=== THE TASK ===
Leave out all pictures while repeating the records exactly and completely.
*** MATERIAL SHOWN
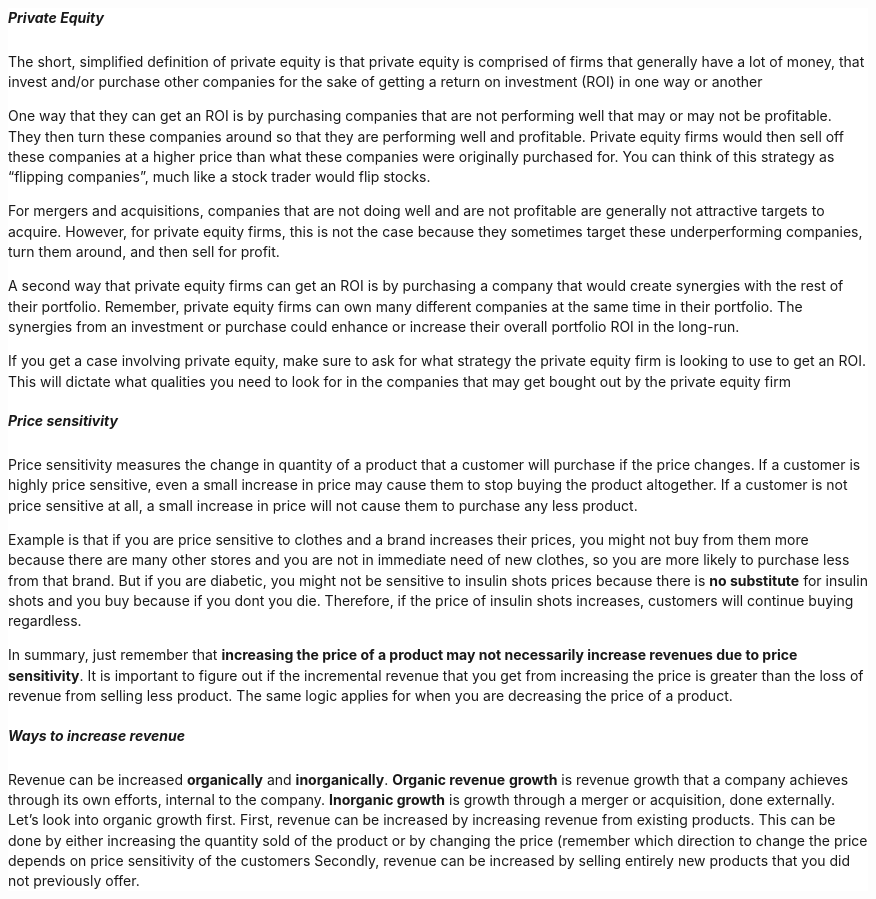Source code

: 
##### Private Equity

The short, simplified definition of private equity is that private equity is comprised of firms that generally have a lot of money, that invest and/or purchase other companies for the sake of getting a return on investment (ROI) in one way or another

One way that they can get an ROI is by purchasing companies that are not performing well that may or may not be profitable. They then turn these companies around so that they are performing well and profitable. Private equity firms would then sell off these companies at a higher price than what these companies were originally purchased for. You can think of this strategy as “flipping companies”, much like a stock trader would flip stocks.

For mergers and acquisitions, companies that are not doing well and are not profitable are generally not attractive targets to acquire. However, for private equity firms, this is not the case because they sometimes target these underperforming companies, turn them around, and then sell for profit.

A second way that private equity firms can get an ROI is by purchasing a company that would create synergies with the rest of their portfolio. Remember, private equity firms can own many different companies at the same time in their portfolio. The synergies from an investment or purchase could enhance or increase their overall portfolio ROI in the long-run.

If you get a case involving private equity, make sure to ask for what strategy the private equity firm is looking to use to get an ROI. This will dictate what qualities you need to look for in the companies that may get bought out by the private equity firm

##### Price sensitivity

Price sensitivity measures the change in quantity of a product that a customer will purchase if the price changes. If a customer is highly price sensitive, even a small increase in price may cause them to stop buying the product altogether. If a customer is not price sensitive at all, a small increase in price will not cause them to purchase any less product.

Example is that if you are price sensitive to clothes and a brand increases their prices, you might not buy from them more because there are many other stores and you are not in immediate need of new clothes, so you are more likely to purchase less from that brand. But if you are diabetic, you might not be sensitive to insulin shots prices because there is **no substitute** for insulin shots and you buy because if you dont you die. Therefore, if the price of insulin shots increases, customers will continue buying regardless.

In summary, just remember that **increasing the price of a product may not necessarily increase revenues due to price sensitivity**. It is important to figure out if the incremental revenue that you get from increasing the price is greater than the loss of revenue from selling less product. The same logic applies for when you are decreasing the price of a product.

##### Ways to increase revenue

Revenue can be increased **organically** and **inorganically**. 
**Organic revenue** **growth** is revenue growth that a company achieves through its own efforts, internal to the company. **Inorganic growth** is growth through a merger or acquisition, done externally. Let’s look into organic growth first. First, revenue can be increased by increasing revenue from existing products. This can be done by either increasing the quantity sold of the product or by changing the price (remember which direction to change the price depends on price sensitivity of the customers Secondly, revenue can be increased by selling entirely new products that you did not previously offer.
******
=== TASK OUTPUT ===
Source code

: 
##### Private Equity

The short, simplified definition of private equity is that private equity is comprised of firms that generally have a lot of money, that invest and/or purchase other companies for the sake of getting a return on investment (ROI) in one way or another

One way that they can get an ROI is by purchasing companies that are not performing well that may or may not be profitable. They then turn these companies around so that they are performing well and profitable. Private equity firms would then sell off these companies at a higher price than what these companies were originally purchased for. You can think of this strategy as “flipping companies”, much like a stock trader would flip stocks.

For mergers and acquisitions, companies that are not doing well and are not profitable are generally not attractive targets to acquire. However, for private equity firms, this is not the case because they sometimes target these underperforming companies, turn them around, and then sell for profit.

A second way that private equity firms can get an ROI is by purchasing a company that would create synergies with the rest of their portfolio. Remember, private equity firms can own many different companies at the same time in their portfolio. The synergies from an investment or purchase could enhance or increase their overall portfolio ROI in the long-run.

If you get a case involving private equity, make sure to ask for what strategy the private equity firm is looking to use to get an ROI. This will dictate what qualities you need to look for in the companies that may get bought out by the private equity firm

##### Price sensitivity

Price sensitivity measures the change in quantity of a product that a customer will purchase if the price changes. If a customer is highly price sensitive, even a small increase in price may cause them to stop buying the product altogether. If a customer is not price sensitive at all, a small increase in price will not cause them to purchase any less product.

Example is that if you are price sensitive to clothes and a brand increases their prices, you might not buy from them more because there are many other stores and you are not in immediate need of new clothes, so you are more likely to purchase less from that brand. But if you are diabetic, you might not be sensitive to insulin shots prices because there is **no substitute** for insulin shots and you buy because if you dont you die. Therefore, if the price of insulin shots increases, customers will continue buying regardless.

In summary, just remember that **increasing the price of a product may not necessarily increase revenues due to price sensitivity**. It is important to figure out if the incremental revenue that you get from increasing the price is greater than the loss of revenue from selling less product. The same logic applies for when you are decreasing the price of a product.

##### Ways to increase revenue

Revenue can be increased **organically** and **inorganically**. 
**Organic revenue** **growth** is revenue growth that a company achieves through its own efforts, internal to the company. **Inorganic growth** is growth through a merger or acquisition, done externally. Let’s look into organic growth first. First, revenue can be increased by increasing revenue from existing products. This can be done by either increasing the quantity sold of the product or by changing the price (remember which direction to change the price depends on price sensitivity of the customers Secondly, revenue can be increased by selling entirely new products that you did not previously offer.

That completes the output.